**Data section**
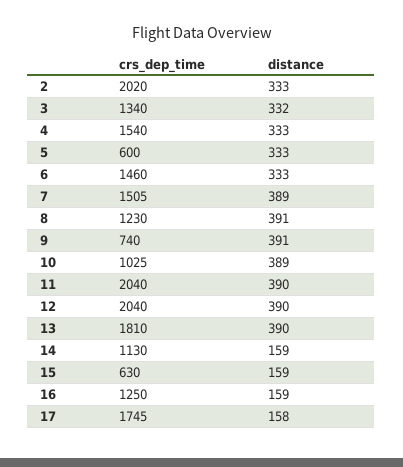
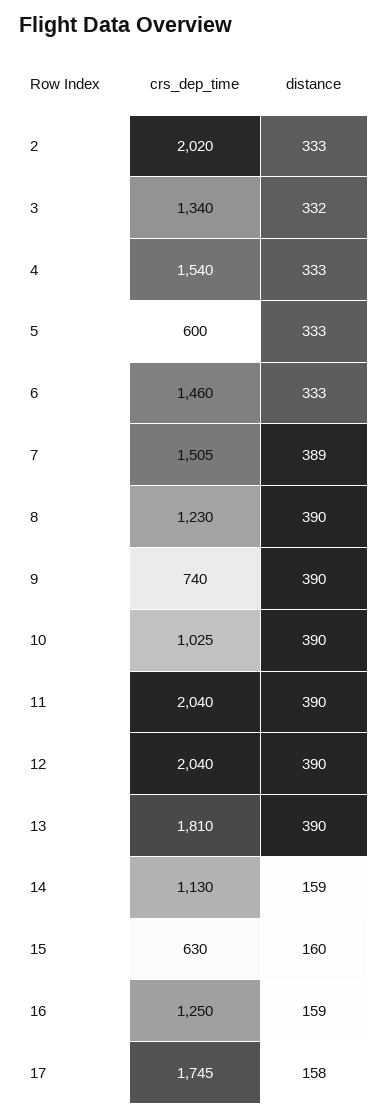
distance, 8: 391 -> 390
distance, 9: 391 -> 390
distance, 10: 389 -> 390
distance, 15: 159 -> 160

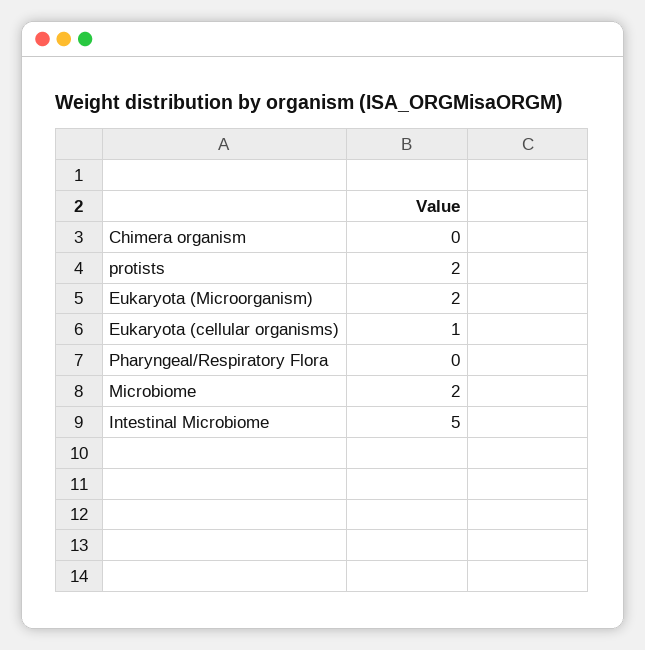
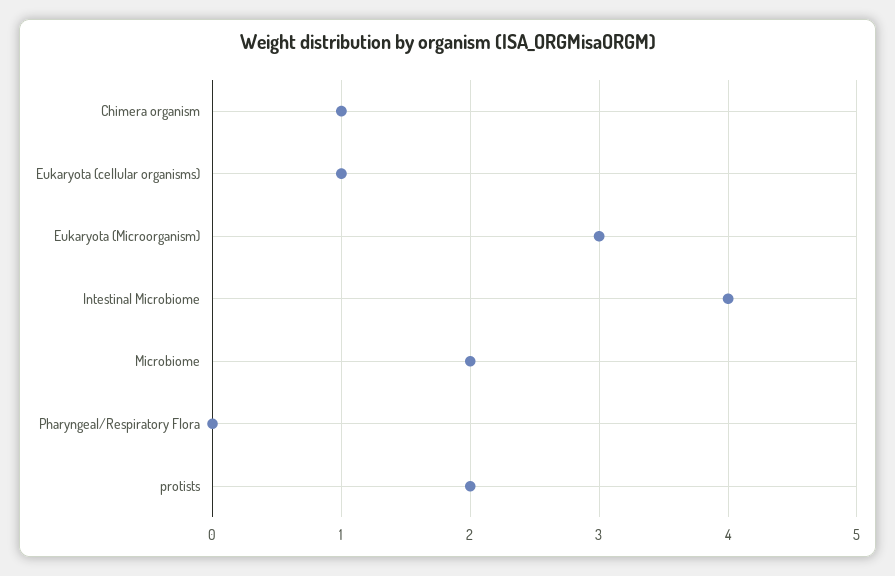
Chimera organism: 0 -> 1
Eukaryota (Microorganism): 2 -> 3
Intestinal Microbiome: 5 -> 4

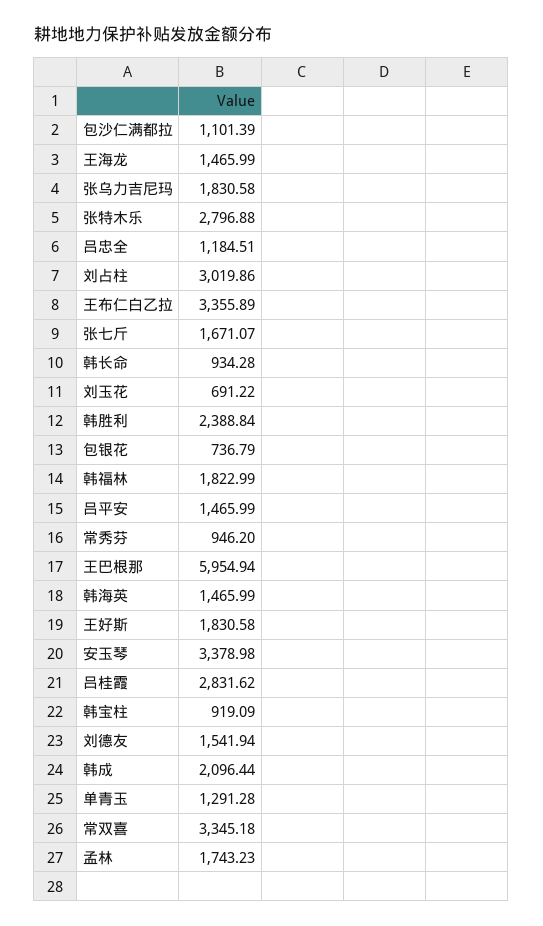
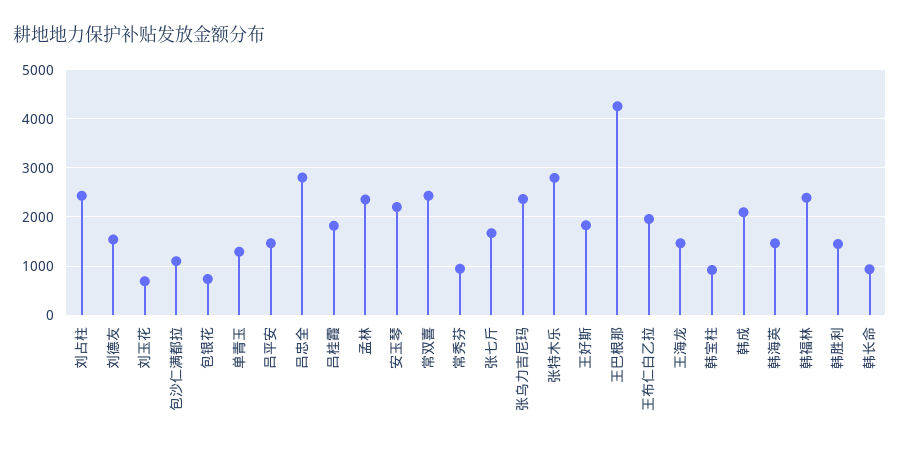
张乌力吉尼玛: 1830.58 -> 2400
吕忠全: 1184.51 -> 2800
刘占柱: 3019.86 -> 2400
王布仁白乙拉: 3355.89 -> 2000
韩胜利: 2388.84 -> 1400
韩福林: 1822.99 -> 2400
王巴根那: 5954.94 -> 4200
安玉琴: 3378.98 -> 2200
吕桂霞: 2831.62 -> 1800
常双喜: 3345.18 -> 2400
孟林: 1743.23 -> 2400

**Task goal**
Output the data above exactly, beginning at its first line and ending with the line that holds "刘占柱: 3019.86 -> 2400". Leave out the pictures and add nothing.

**Solved exercise**
distance, 8: 391 -> 390
distance, 9: 391 -> 390
distance, 10: 389 -> 390
distance, 15: 159 -> 160

Chimera organism: 0 -> 1
Eukaryota (Microorganism): 2 -> 3
Intestinal Microbiome: 5 -> 4

张乌力吉尼玛: 1830.58 -> 2400
吕忠全: 1184.51 -> 2800
刘占柱: 3019.86 -> 2400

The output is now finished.